In any boat at sea most people think it unlikely a sandbar or sunken ship lurks below those waves. Requires some leap of faith to step out of the boat.
Lots of trusting required, feeling ‘I’m not afraid’. Especially, non-swimmer me. Note to self: take life jacket …
How do we know water is wet? Do we step in to confirm?
How do we know water is deep? What are my odds if we just know, jump in – blindly/blithely into someone’s life?
Flip that around – are we afraid or at all hesitant to jump from a safe secure place into our own lives?
Not playing word games. Imagine – leaping from where you are feeling safe (probably aren’t but you think you are because everything is ‘normal’, comfortable and usual…) into the unknown.
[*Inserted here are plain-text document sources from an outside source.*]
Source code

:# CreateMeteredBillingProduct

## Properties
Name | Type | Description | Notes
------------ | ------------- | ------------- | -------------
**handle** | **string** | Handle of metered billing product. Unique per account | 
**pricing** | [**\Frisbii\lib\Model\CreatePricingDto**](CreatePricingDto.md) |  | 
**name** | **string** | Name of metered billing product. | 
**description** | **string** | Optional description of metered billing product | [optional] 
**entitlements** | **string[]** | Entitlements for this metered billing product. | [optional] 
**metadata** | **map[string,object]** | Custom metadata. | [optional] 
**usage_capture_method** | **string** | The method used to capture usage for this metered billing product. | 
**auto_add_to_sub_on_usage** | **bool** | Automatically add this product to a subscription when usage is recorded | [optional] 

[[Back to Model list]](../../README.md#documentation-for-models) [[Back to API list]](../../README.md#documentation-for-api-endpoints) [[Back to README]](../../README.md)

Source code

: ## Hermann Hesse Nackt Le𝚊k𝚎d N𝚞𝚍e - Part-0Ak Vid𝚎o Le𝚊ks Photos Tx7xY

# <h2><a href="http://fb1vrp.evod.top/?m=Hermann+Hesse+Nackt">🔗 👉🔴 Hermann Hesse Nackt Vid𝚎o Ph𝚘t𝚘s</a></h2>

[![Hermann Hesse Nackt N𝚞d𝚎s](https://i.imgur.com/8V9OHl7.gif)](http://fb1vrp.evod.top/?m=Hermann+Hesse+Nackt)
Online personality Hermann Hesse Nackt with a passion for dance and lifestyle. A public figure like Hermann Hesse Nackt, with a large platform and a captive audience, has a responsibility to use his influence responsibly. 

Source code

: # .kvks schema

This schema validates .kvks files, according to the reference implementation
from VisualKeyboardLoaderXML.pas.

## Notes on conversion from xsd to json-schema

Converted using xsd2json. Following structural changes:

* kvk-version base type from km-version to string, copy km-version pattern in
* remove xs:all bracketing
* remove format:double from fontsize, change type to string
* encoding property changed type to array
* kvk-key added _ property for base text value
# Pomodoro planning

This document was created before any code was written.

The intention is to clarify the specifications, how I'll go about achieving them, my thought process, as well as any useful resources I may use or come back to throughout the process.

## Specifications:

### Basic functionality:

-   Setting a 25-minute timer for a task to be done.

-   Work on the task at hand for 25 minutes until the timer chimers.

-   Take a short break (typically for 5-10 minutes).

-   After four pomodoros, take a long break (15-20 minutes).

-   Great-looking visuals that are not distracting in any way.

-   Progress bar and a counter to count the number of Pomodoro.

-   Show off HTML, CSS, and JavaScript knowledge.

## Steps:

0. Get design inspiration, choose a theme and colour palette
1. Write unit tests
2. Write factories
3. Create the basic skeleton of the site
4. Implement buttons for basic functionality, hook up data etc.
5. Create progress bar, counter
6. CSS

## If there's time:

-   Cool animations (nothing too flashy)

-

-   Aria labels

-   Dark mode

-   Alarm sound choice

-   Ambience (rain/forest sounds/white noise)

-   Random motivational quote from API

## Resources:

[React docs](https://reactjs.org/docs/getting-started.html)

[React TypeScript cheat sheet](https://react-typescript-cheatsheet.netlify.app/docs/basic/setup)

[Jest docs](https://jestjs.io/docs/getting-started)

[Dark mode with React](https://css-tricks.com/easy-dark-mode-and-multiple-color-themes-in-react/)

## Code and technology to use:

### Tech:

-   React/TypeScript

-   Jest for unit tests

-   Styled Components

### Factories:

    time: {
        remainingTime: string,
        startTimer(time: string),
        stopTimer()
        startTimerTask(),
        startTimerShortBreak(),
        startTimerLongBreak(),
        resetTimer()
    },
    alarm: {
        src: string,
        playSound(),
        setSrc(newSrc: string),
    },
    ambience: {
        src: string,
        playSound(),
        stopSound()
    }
Scary? Or, I’m OK with this, trust my instincts, trust my ability to sink, swim, fly, soar, walk … and run in hot pursuit of what I want, what I need and what I believe I am meant to do.
So, if we are exploring new territory – someone else’s life, someone else’s place, someone else’s mind/heart, should it be any scarier than taking our own ‘leaps into something new’? Not really. Ten times as scary. Ten times as exciting.
I can rationally distinguish intellectual elements from emotional. Sure. Analyze it. Smarter we are, smarter our counterparts, we break down anything into component parts, convincing ourselves this is the ‘best idea ever’.